[What is needed]
Of the lines below, write out exactly those from the line with "X197410804Y-118947034D03*" through the line with "X191410804Y-107447034D03*", both included, and skip the rest.

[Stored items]
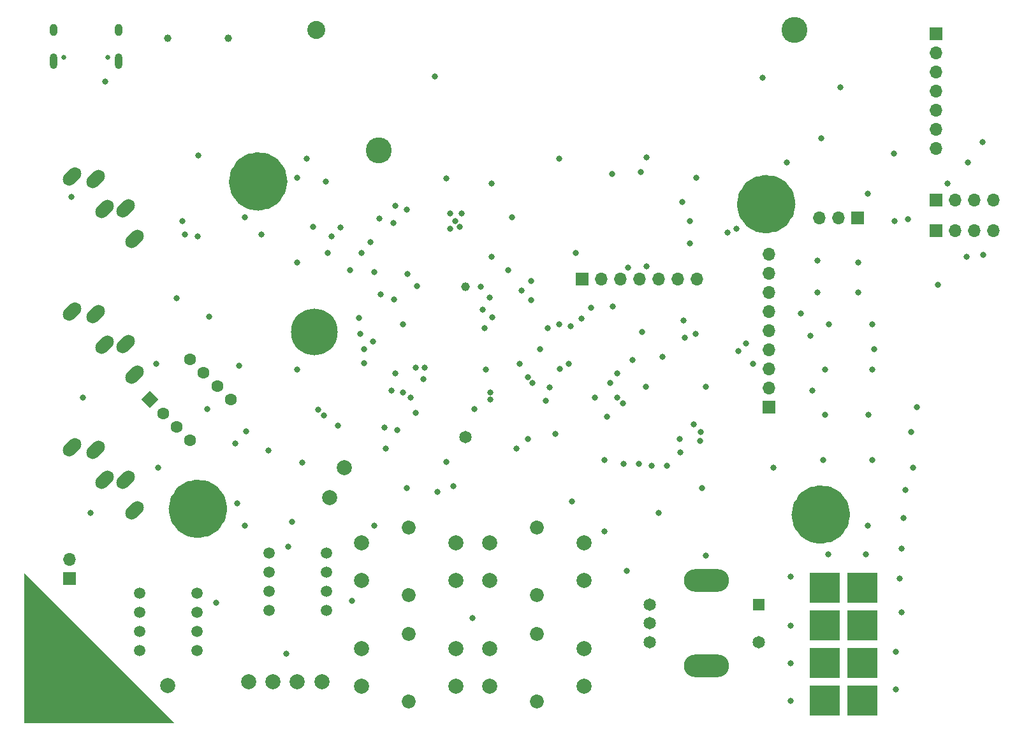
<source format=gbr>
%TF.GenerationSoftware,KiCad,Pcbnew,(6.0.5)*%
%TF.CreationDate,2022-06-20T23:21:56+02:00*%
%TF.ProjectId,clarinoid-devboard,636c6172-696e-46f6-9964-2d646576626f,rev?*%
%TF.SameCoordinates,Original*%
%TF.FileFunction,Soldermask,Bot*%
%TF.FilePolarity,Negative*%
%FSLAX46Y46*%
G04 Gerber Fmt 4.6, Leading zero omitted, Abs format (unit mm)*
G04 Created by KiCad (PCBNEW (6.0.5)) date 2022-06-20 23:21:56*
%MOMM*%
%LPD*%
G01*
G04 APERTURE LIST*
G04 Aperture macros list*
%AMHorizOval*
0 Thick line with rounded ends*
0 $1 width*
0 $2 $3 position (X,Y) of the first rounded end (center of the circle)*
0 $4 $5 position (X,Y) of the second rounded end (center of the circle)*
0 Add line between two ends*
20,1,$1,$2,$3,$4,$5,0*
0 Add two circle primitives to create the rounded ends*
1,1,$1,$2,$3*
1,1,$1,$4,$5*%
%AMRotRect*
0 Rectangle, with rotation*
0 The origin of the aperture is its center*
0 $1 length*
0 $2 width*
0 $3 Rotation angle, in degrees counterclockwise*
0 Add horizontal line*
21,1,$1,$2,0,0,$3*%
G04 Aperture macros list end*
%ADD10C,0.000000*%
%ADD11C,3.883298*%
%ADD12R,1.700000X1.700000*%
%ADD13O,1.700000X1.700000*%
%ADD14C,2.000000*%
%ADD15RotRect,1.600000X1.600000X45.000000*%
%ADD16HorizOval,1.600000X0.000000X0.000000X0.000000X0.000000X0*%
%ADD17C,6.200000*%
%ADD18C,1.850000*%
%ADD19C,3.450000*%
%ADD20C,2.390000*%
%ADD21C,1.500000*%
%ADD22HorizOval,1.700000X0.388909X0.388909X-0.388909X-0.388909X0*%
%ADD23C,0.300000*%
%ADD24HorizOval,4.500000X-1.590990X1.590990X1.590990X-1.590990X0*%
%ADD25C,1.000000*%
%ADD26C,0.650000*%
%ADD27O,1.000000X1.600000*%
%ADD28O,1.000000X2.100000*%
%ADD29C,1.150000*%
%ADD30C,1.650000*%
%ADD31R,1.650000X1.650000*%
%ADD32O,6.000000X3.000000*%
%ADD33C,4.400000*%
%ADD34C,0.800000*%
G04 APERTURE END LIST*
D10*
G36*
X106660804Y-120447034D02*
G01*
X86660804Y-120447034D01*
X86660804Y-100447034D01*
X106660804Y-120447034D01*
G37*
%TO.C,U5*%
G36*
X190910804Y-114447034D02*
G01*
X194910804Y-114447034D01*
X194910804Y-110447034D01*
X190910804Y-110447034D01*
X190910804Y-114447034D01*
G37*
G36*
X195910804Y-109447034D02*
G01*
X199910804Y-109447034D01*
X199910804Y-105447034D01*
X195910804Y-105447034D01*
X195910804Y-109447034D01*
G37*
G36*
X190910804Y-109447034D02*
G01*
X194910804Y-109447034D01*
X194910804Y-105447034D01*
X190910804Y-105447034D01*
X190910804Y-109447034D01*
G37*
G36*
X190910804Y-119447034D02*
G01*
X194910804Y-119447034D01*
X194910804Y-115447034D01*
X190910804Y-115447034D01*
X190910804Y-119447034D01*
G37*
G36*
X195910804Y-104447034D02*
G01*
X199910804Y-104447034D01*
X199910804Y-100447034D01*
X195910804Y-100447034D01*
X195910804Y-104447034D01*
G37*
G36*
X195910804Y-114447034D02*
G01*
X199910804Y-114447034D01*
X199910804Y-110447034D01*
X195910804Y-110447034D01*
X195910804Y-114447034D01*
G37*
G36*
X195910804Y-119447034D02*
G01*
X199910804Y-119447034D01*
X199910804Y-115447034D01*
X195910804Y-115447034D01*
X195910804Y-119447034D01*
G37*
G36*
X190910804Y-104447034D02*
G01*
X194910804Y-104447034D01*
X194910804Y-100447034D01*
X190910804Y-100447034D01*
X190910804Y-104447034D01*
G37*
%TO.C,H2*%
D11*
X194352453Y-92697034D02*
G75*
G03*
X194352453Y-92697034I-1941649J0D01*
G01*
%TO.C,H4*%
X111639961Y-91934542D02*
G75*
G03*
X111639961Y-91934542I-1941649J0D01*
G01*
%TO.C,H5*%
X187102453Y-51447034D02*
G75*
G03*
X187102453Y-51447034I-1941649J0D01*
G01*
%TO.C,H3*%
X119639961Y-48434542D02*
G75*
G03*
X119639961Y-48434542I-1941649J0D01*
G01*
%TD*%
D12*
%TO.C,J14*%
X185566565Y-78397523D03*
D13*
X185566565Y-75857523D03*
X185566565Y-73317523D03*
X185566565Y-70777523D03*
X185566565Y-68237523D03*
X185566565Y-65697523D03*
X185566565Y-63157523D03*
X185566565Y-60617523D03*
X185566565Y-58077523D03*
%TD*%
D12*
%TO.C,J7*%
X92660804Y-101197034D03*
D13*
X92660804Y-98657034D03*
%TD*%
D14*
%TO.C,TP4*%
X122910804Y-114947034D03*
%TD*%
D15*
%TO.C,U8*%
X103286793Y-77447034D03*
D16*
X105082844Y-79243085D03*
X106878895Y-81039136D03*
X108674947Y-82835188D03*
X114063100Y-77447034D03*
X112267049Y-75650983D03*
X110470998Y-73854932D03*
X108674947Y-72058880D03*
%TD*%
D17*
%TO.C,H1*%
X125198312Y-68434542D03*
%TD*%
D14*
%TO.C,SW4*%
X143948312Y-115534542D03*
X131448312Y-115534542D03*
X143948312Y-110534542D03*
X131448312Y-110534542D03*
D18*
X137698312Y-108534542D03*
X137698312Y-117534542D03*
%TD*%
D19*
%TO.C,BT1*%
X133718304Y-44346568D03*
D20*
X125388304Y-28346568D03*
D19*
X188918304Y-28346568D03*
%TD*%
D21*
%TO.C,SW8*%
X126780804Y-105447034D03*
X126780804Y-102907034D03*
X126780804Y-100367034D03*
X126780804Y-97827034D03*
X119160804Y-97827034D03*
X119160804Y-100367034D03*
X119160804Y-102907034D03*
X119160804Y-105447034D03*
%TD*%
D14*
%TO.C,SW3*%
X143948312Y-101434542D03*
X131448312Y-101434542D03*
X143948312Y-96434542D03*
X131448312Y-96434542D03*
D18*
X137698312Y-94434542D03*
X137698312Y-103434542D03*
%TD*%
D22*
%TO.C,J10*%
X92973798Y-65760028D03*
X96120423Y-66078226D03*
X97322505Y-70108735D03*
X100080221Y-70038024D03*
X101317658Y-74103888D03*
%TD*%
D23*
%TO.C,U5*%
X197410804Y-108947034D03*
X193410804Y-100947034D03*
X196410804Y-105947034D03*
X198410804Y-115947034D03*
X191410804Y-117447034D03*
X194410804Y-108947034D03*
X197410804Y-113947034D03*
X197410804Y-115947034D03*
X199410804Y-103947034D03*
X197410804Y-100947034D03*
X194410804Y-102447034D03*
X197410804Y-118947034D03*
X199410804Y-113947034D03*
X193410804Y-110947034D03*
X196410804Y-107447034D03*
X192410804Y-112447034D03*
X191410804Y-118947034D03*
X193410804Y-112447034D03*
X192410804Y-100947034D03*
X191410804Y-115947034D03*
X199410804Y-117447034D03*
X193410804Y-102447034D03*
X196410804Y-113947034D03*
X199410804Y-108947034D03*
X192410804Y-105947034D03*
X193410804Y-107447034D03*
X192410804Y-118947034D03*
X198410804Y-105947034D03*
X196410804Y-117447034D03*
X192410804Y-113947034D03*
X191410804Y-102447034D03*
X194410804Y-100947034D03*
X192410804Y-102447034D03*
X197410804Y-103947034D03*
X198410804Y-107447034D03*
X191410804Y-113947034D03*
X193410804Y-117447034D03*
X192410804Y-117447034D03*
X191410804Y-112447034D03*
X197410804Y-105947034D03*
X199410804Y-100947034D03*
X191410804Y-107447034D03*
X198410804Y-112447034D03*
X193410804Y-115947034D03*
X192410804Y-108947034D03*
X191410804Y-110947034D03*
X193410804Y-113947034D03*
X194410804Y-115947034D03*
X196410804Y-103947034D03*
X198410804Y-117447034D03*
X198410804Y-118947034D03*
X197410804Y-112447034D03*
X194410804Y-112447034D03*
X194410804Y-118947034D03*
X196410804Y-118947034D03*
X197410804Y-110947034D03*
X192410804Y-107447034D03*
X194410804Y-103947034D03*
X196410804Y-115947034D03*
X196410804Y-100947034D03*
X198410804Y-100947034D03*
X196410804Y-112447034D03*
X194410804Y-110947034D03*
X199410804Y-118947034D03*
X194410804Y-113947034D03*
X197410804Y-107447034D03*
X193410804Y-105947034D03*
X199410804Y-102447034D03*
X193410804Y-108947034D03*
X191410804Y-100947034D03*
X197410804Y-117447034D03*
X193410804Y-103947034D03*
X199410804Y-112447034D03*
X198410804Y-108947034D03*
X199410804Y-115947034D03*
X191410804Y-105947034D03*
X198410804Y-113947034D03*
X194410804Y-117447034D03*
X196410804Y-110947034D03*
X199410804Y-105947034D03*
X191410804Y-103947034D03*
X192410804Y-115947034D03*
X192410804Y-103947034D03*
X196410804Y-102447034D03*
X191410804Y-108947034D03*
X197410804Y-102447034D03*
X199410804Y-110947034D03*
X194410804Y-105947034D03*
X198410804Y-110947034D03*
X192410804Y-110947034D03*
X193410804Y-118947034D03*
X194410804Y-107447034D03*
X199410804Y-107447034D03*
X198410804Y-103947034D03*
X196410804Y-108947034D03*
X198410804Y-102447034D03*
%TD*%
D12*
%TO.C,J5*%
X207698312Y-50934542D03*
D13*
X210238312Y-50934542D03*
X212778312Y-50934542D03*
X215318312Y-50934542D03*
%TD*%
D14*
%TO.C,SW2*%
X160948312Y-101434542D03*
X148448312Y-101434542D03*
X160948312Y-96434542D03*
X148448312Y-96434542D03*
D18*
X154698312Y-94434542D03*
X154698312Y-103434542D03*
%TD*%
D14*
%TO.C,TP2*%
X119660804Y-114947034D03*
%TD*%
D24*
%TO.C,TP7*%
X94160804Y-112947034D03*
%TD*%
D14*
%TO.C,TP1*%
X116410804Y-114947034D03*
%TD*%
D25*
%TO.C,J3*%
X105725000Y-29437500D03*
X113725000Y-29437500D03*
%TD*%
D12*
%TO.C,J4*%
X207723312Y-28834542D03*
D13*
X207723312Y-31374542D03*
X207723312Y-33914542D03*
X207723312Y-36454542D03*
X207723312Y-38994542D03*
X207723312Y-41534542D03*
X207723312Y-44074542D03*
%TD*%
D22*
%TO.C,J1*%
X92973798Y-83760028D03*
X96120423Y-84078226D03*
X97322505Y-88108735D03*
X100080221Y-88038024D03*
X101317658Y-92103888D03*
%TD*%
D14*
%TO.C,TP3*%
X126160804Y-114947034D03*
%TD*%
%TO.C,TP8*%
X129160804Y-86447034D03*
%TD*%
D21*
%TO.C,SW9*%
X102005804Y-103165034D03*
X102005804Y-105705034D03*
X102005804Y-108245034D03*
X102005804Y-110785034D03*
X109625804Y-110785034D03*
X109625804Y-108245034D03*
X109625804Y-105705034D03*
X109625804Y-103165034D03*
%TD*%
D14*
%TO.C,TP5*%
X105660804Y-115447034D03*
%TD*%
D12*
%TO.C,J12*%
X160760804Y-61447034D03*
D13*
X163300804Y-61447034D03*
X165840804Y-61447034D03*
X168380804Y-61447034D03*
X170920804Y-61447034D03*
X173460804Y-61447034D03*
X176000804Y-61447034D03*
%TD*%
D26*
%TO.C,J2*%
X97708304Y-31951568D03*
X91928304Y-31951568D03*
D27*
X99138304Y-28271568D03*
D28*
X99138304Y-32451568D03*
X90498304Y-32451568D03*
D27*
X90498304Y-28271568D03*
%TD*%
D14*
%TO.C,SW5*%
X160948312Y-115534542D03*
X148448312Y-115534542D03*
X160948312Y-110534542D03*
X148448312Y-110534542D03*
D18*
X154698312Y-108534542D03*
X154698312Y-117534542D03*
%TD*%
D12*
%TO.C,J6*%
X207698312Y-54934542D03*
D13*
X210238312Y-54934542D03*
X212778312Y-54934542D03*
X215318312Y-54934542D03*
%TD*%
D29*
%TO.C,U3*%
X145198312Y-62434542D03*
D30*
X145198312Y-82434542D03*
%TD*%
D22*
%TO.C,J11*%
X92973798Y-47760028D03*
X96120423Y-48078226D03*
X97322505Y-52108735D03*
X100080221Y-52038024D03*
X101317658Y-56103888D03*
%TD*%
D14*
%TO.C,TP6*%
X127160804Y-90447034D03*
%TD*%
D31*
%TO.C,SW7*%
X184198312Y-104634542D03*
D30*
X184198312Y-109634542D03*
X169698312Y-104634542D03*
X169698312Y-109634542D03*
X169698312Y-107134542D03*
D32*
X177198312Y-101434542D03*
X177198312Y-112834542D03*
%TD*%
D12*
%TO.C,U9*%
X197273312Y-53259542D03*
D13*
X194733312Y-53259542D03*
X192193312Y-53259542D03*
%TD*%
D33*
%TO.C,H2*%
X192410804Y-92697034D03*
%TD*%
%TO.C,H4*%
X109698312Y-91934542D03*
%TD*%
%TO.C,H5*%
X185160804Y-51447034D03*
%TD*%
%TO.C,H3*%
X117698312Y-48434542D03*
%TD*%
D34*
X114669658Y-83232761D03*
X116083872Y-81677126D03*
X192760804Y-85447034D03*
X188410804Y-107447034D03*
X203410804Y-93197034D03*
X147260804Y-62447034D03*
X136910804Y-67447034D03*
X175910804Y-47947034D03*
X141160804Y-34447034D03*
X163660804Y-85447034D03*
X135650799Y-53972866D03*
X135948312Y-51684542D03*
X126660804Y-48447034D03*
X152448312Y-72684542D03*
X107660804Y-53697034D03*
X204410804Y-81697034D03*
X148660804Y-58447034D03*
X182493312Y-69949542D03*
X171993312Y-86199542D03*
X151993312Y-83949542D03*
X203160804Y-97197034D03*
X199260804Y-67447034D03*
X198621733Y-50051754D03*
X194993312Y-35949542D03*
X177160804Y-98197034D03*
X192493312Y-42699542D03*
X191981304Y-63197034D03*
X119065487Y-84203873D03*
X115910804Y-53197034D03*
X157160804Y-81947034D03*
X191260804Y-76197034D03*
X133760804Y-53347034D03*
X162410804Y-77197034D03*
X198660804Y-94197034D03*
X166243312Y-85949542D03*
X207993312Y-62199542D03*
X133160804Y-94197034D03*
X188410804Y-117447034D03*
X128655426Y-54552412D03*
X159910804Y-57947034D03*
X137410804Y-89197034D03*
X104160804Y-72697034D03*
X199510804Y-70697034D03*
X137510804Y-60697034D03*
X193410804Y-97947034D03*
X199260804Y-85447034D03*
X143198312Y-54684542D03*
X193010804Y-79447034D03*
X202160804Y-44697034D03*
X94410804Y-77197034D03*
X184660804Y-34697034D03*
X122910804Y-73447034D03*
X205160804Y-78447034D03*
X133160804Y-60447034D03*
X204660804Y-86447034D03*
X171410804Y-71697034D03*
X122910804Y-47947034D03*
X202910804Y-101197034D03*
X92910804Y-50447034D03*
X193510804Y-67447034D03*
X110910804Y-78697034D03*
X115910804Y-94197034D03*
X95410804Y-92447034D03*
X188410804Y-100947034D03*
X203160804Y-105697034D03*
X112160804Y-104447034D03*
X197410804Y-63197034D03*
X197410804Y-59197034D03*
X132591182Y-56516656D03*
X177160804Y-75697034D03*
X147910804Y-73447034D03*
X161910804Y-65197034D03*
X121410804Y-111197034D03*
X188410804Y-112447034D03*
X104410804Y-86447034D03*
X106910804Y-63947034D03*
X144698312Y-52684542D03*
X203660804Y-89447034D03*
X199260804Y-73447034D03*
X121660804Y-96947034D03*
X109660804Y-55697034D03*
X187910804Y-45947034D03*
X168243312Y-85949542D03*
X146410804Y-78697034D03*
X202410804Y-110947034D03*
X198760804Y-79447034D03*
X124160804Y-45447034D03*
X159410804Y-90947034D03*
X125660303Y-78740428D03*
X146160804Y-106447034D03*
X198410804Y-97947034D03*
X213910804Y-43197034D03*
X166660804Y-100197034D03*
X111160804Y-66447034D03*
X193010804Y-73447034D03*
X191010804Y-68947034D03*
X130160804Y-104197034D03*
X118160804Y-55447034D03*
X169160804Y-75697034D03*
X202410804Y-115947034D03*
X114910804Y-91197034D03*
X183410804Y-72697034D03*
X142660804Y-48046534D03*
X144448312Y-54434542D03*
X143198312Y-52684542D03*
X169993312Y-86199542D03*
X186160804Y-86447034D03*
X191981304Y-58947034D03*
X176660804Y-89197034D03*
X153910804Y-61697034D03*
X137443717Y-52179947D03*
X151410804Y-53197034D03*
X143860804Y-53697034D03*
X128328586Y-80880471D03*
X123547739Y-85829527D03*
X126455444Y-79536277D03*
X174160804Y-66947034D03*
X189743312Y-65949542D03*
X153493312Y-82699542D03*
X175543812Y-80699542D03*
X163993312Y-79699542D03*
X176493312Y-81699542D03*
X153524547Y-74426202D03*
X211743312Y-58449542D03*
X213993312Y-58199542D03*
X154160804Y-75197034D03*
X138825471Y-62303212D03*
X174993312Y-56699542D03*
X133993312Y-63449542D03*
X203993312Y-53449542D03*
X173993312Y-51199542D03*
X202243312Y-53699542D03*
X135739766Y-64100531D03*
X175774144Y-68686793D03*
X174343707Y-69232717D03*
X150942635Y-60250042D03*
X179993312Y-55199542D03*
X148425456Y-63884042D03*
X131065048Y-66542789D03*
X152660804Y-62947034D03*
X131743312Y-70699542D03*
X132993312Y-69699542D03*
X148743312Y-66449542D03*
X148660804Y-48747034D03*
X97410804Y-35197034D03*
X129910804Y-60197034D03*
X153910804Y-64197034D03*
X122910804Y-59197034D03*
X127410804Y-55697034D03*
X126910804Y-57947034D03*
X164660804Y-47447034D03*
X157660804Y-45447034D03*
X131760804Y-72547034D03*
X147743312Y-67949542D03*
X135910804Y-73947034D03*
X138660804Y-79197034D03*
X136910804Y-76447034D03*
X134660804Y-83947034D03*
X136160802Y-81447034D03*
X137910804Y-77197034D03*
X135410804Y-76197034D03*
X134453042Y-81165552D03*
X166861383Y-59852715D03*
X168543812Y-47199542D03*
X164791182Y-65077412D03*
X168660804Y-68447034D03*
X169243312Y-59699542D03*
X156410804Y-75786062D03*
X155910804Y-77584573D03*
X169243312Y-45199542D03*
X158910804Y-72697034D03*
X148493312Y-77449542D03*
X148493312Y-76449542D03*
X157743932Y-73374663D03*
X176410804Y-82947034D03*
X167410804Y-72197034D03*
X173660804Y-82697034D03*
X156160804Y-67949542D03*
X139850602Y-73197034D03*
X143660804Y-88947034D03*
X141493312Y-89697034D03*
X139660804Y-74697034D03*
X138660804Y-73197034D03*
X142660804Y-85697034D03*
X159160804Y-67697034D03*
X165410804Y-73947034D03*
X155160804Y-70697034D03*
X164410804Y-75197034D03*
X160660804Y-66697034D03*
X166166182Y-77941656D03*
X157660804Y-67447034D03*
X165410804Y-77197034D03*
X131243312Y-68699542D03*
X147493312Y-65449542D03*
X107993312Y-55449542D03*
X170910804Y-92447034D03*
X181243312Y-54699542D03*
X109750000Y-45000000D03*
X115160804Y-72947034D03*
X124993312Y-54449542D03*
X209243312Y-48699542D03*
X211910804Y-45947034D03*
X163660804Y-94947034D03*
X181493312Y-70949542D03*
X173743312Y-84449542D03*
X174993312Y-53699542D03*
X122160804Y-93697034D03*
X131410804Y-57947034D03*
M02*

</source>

[Output of the exercise]
X197410804Y-118947034D03*
X199410804Y-113947034D03*
X193410804Y-110947034D03*
X196410804Y-107447034D03*
X192410804Y-112447034D03*
X191410804Y-118947034D03*
X193410804Y-112447034D03*
X192410804Y-100947034D03*
X191410804Y-115947034D03*
X199410804Y-117447034D03*
X193410804Y-102447034D03*
X196410804Y-113947034D03*
X199410804Y-108947034D03*
X192410804Y-105947034D03*
X193410804Y-107447034D03*
X192410804Y-118947034D03*
X198410804Y-105947034D03*
X196410804Y-117447034D03*
X192410804Y-113947034D03*
X191410804Y-102447034D03*
X194410804Y-100947034D03*
X192410804Y-102447034D03*
X197410804Y-103947034D03*
X198410804Y-107447034D03*
X191410804Y-113947034D03*
X193410804Y-117447034D03*
X192410804Y-117447034D03*
X191410804Y-112447034D03*
X197410804Y-105947034D03*
X199410804Y-100947034D03*
X191410804Y-107447034D03*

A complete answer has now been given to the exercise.